AI Summary • Published on Nov 24, 2025
AI agents are becoming essential in enterprise workflows, relying on shared tool libraries and pre-trained components, which introduces significant supply chain security vulnerabilities. While prior research has shown behavioral backdoor detection within individual Large Language Model (LLM) architectures, the crucial aspect of how these detection methods generalize across different LLMs has been largely unexplored. This gap poses serious risks for organizations that deploy multiple AI systems, as existing single-model detectors may fail to protect against backdoors in different LLM environments.
The researchers conducted the first systematic study on cross-LLM behavioral backdoor detection, evaluating its generalization across six diverse production LLMs (GPT-5.1, Claude Sonnet 4.5, Grok 4.1, Llama 4 Maverick, GPT-OSS 120B, and DeepSeek Chat V3.1). They generated 1,198 execution traces from 100 varied agent tasks and simulated two types of backdoors: data poisoning via few-shot examples and tool manipulation. A detection system was developed, consisting of trace collection, extraction of 51 behavioral features across temporal, sequence, action, and data-flow categories, and classification using Support Vector Machine (SVM) and Random Forest models. They performed 36 cross-model experiments to quantify the generalization gap and analyzed feature stability using the coefficient of variation (CV). Four detection strategies were compared: single-model, pooled training, ensemble voting, and model-aware detection, where model identity was included as an additional feature.

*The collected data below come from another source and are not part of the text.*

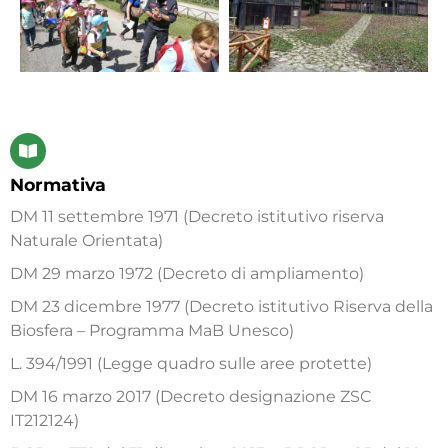
Normativa
DM 11 settembre 1971 (Decreto istitutivo riserva
Naturale Orientata)
DM 29 marzo 1972 (Decreto di ampliamento)
DM 23 dicembre 1977 (Decreto istitutivo Riserva della
Biosfera – Programma MaB Unesco)
L. 394/1991 (Legge quadro sulle aree protette)
DM 16 marzo 2017 (Decreto designazione ZSC
IT212124)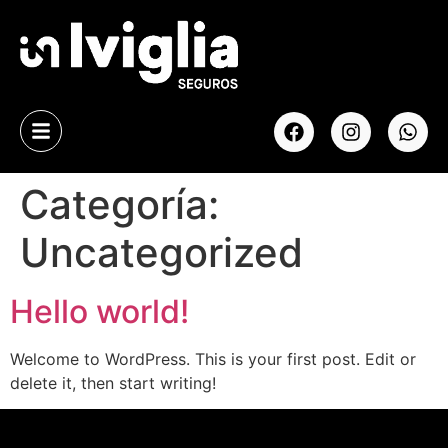
Categoría:
Uncategorized
Hello world!
Welcome to WordPress. This is your first post. Edit or
delete it, then start writing!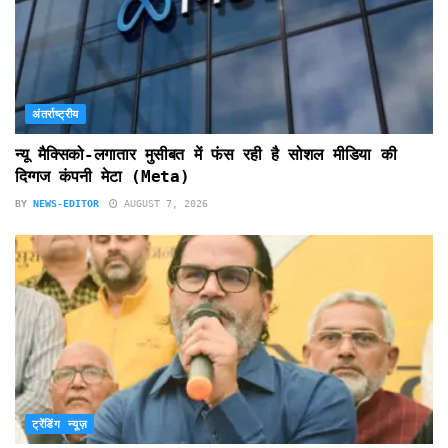
अंतर्राष्ट्रीय
न्यू मैक्सिको-लगातार मुसीबत में फंस रही है सोशल मीडिया की
दिग्गज कंपनी मेटा (Meta)
BY
NEWS-EDITOR
AUGUST 7, 2026
ट्रेंडिंग न्यूज़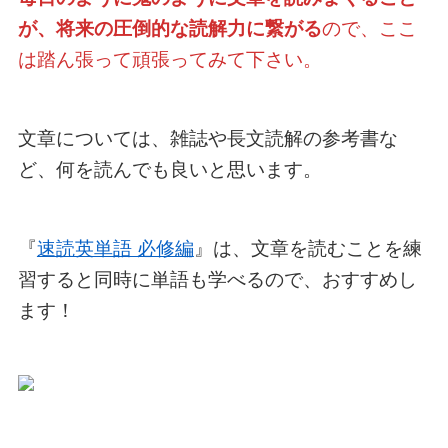
が、将来の圧倒的な読解力に繋がる
ので、ここ
は踏ん張って頑張ってみて下さい。
文章については、雑誌や長文読解の参考書な
ど、何を読んでも良いと思います。
『
速読英単語 必修編
』は、文章を読むことを練
習すると同時に単語も学べるので、おすすめし
ます！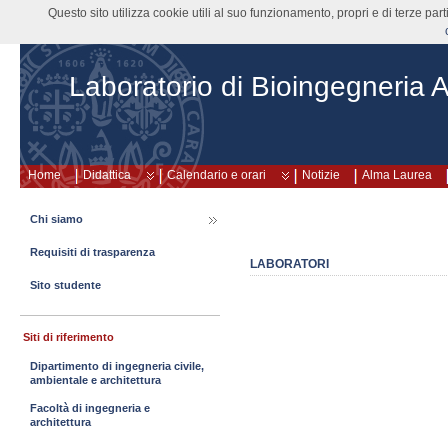
Questo sito utilizza cookie utili al suo funzionamento, propri e di terze pa
Laboratorio di Bioingegneria A
Home
Didattica
Calendario e orari
Notizie
Alma Laurea
Chi siamo
Requisiti di trasparenza
LABORATORI
Sito studente
Siti di riferimento
Dipartimento di ingegneria civile,
ambientale e architettura
Facoltà di ingegneria e
architettura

The study found a critical generalization gap: single-model detectors achieved 92.7% accuracy within their trained LLM distribution but only 49.2% accuracy when applied to different LLMs, a substantial 43.4 percentage point drop, effectively equivalent to random guessing. This failure was attributed to model-specific behavioral signatures, particularly in temporal features which exhibited high variance (CV >> 0.8) across different LLM architectures. Each LLM displayed backdoors through distinct behavioral patterns, meaning a detector trained for one model's signature could not recognize another's. A simple deployment strategy, "model-aware detection," which incorporates the LLM's identity as an additional feature, successfully achieved 90.6% universal accuracy across all evaluated models. This demonstrated that while the generalization gap is severe, it can be effectively mitigated with appropriate multi-LLM training.
These findings have immediate and significant practical implications for organizations. Those using multiple LLMs cannot rely on single-model backdoor detectors and require unified detection strategies. The model-aware approach offers a practical path forward for heterogeneous LLM deployments, though it requires representative training data for each deployed model and retraining for major model updates. For security-critical deployments, confidence thresholding and human review are recommended to manage false positives and negatives. The research also highlights the need for LLM providers to consider publishing model-specific behavioral baselines and standardizing trace formats. Future work should focus on robustness against adaptive adversaries, few-shot adaptation for new LLMs, truly model-agnostic detection, and evaluating detection at enterprise scale.